Extracted page text data
------

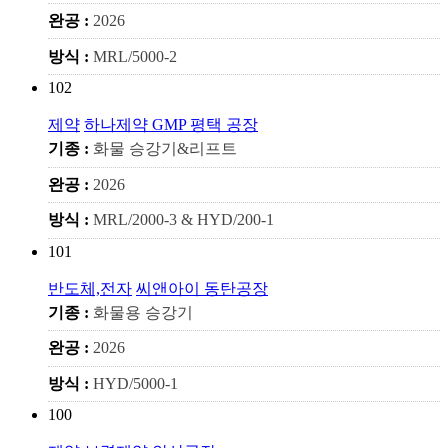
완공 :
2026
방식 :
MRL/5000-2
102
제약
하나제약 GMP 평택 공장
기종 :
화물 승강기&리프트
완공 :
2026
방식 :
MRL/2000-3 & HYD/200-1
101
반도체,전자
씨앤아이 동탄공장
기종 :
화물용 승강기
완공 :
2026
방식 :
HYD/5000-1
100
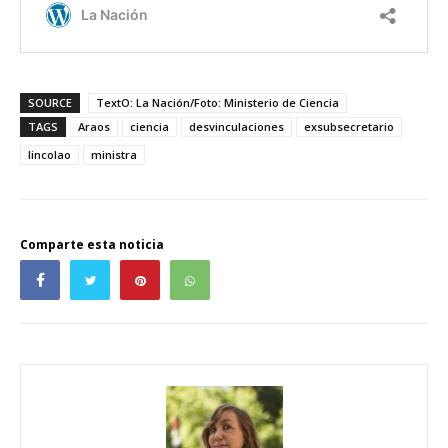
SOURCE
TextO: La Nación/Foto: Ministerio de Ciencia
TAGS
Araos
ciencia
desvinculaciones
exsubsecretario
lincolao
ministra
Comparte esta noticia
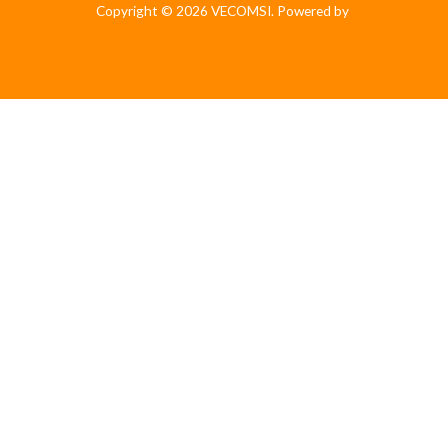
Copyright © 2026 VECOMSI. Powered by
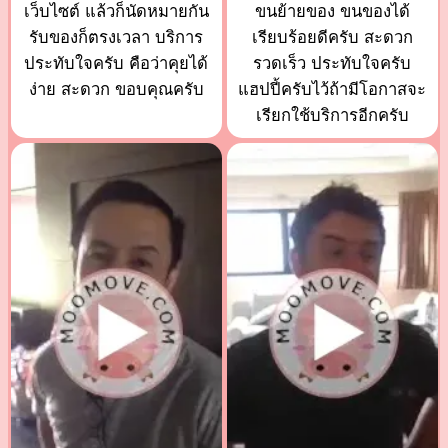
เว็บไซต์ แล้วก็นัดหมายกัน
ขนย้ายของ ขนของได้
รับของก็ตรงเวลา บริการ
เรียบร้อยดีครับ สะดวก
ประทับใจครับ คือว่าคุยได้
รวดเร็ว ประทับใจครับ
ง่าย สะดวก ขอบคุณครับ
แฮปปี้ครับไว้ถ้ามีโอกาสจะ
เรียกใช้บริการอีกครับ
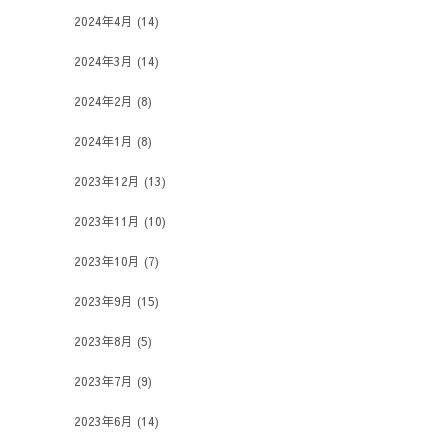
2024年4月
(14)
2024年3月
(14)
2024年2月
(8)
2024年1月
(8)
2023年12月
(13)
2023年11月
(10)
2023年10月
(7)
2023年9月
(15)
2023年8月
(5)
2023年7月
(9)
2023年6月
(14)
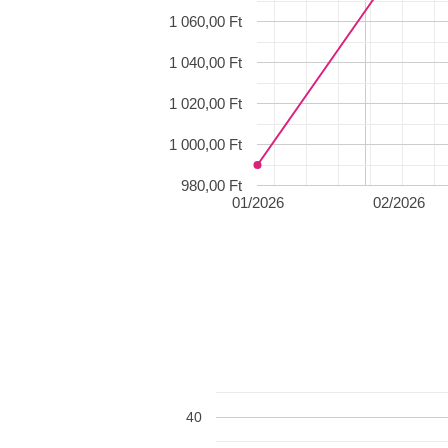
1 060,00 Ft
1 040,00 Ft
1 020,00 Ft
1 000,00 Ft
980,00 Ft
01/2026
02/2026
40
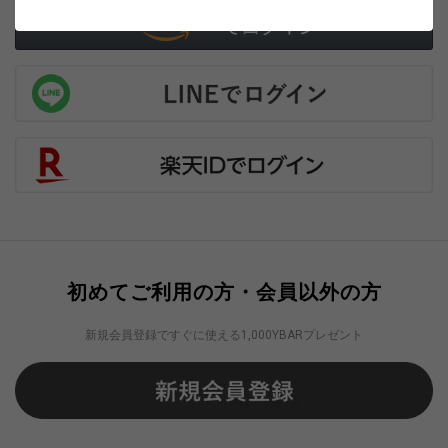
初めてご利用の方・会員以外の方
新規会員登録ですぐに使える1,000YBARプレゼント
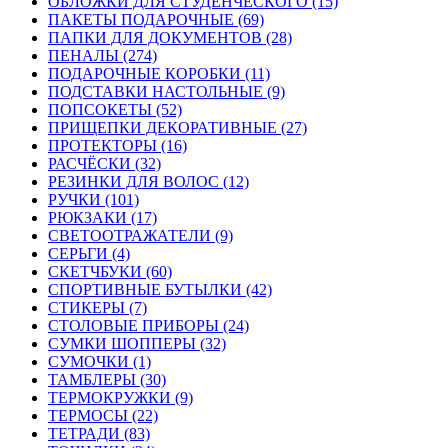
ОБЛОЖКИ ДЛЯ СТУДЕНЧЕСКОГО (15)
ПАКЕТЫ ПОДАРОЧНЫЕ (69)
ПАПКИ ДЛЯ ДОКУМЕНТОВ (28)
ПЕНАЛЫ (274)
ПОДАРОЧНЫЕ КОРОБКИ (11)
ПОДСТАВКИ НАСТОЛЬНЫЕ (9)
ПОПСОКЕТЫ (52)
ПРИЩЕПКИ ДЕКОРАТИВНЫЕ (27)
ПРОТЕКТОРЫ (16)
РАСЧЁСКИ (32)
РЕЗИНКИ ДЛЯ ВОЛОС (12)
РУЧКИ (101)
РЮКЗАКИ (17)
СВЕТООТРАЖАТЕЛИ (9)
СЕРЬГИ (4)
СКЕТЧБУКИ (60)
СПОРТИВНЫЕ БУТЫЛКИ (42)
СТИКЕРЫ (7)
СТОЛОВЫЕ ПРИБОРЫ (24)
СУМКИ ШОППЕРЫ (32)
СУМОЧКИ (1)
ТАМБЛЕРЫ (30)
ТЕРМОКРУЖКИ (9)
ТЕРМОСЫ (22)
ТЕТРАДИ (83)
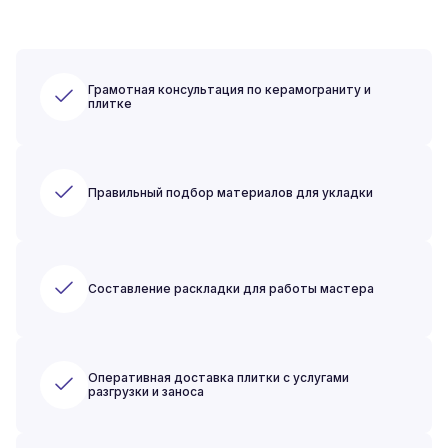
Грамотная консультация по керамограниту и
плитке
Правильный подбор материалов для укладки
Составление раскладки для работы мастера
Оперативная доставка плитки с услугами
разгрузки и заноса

------

* _Problem to work on_
The records above are to be set down exactly as written, with no images.

* _Output_
완공 :
2026
방식 :
MRL/5000-2
102
제약
하나제약 GMP 평택 공장
기종 :
화물 승강기&리프트
완공 :
2026
방식 :
MRL/2000-3 & HYD/200-1
101
반도체,전자
씨앤아이 동탄공장
기종 :
화물용 승강기
완공 :
2026
방식 :
HYD/5000-1
100
SOURCE
TextO: La Nación/Foto: Ministerio de Ciencia
TAGS
Araos
ciencia
desvinculaciones
exsubsecretario
lincolao
ministra
Comparte esta noticia
Copyright © 2026 VECOMSI. Powered by
เว็บไซต์ แล้วก็นัดหมายกัน
ขนย้ายของ ขนของได้
รับของก็ตรงเวลา บริการ
เรียบร้อยดีครับ สะดวก
ประทับใจครับ คือว่าคุยได้
รวดเร็ว ประทับใจครับ
ง่าย สะดวก ขอบคุณครับ
แฮปปี้ครับไว้ถ้ามีโอกาสจะ
เรียกใช้บริการอีกครับ
2024年4月
(14)
2024年3月
(14)
2024年2月
(8)
2024年1月
(8)
2023年12月
(13)
2023年11月
(10)
2023年10月
(7)
2023年9月
(15)
2023年8月
(5)
2023年7月
(9)
2023年6月
(14)
1 060,00 Ft
1 040,00 Ft
1 020,00 Ft
1 000,00 Ft
980,00 Ft
01/2026
02/2026
40
初めてご利用の方・会員以外の方
新規会員登録ですぐに使える1,000YBARプレゼント
ОБЛОЖКИ ДЛЯ СТУДЕНЧЕСКОГО (15)
ПАКЕТЫ ПОДАРОЧНЫЕ (69)
ПАПКИ ДЛЯ ДОКУМЕНТОВ (28)
ПЕНАЛЫ (274)
ПОДАРОЧНЫЕ КОРОБКИ (11)
ПОДСТАВКИ НАСТОЛЬНЫЕ (9)
ПОПСОКЕТЫ (52)
ПРИЩЕПКИ ДЕКОРАТИВНЫЕ (27)
ПРОТЕКТОРЫ (16)
РАСЧЁСКИ (32)
РЕЗИНКИ ДЛЯ ВОЛОС (12)
РУЧКИ (101)
РЮКЗАКИ (17)
СВЕТООТРАЖАТЕЛИ (9)
СЕРЬГИ (4)
СКЕТЧБУКИ (60)
СПОРТИВНЫЕ БУТЫЛКИ (42)
СТИКЕРЫ (7)
СТОЛОВЫЕ ПРИБОРЫ (24)
СУМКИ ШОППЕРЫ (32)
СУМОЧКИ (1)
ТАМБЛЕРЫ (30)
ТЕРМОКРУЖКИ (9)
ТЕРМОСЫ (22)
ТЕТРАДИ (83)
Грамотная консультация по керамограниту и
плитке
Правильный подбор материалов для укладки
Составление раскладки для работы мастера
Оперативная доставка плитки с услугами
разгрузки и заноса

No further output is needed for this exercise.